Bugün artık bu tiyatronun başka bir oyuncusu daha var "küresel körlük". Güçlü müttefiklerin “itidal” çağrıları, diplomatik ifadelerle yumuşatılan kınamalar, medyanın parazitleştirdiği vicdan... Her şey suçun görünürlüğünü azaltmak, zulmü “çatışma” kisvesi altında meşrulaştırmak için çalışıyor. Ekranlar kararıyor, gündem değişiyor, ölümler sıradanlaşıyor.

Gerçek barış, sahnede değil, masanın altındaki hesapların ortadan kaldırılmasıyla mümkündür. Çünkü suç, çoğu kez o masanın altında imzalanır Üstündeyse sadece dekor vardır.
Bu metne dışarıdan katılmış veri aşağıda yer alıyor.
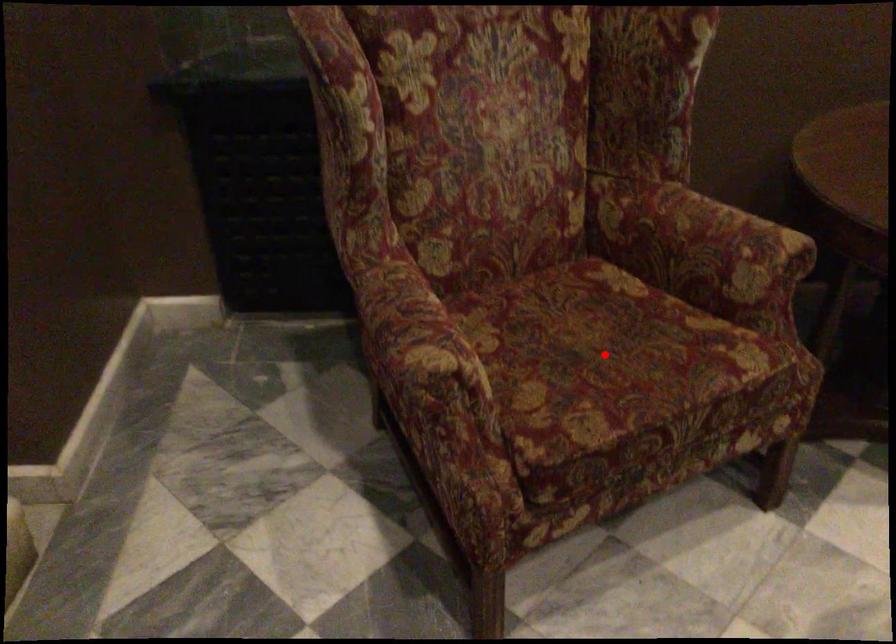
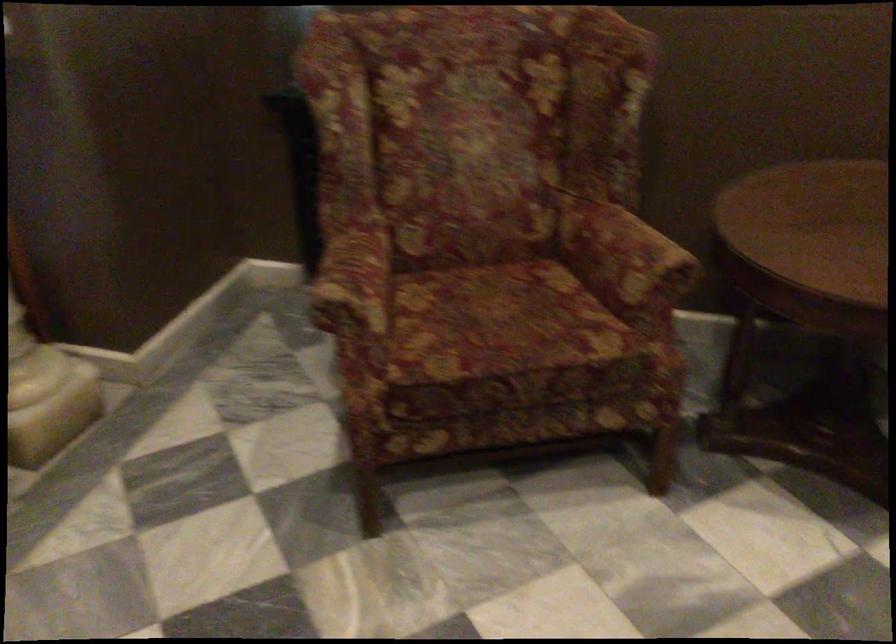
Question: A red point is marked in image1. In image2, is the corresponding 3D point closer to the camera or farther? Reply with the corresponding letter.

Choices:
 (A) The corresponding 3D point is closer.
 (B) The corresponding 3D point is farther.

Answer: (B)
Adalet masanın üstüne konulmadıkça her ateşkes yeni bir başlangıç değil, yeni bir cezalandırmadır.

Bu yüzden vicdanlı bir insanın tavrı, sorgulamaktır. “Ateşkes” sözcüğünü kutsamak değil, niyetini çözümlemektir. Eğer amaç insanı korumak değilse, o çağrı bir kurtuluş değil, bir tuzaktır. Barış kelimesini ağızlarına alanlar, önce adaletin yerini sormalıdır.

Dünya artık bu oyunu anlamak zorundadır.

Diplomasi tiyatrosunu, arabuluculuğun perde arkasını, insani koridorların nasıl kullanıldığını görmek zorundadır. Çünkü eğer bir kelime “ateşkes” insanlığı kurtarmıyorsa, o kelime insanlığın üstüne örtülmüş bir yalandır.

Barış müzakere edilebilir, ama hesaplaşma ertelenemez. Adalet geciktikçe, her ateşkes sadece yeni bir zulmün provasına dönüşür.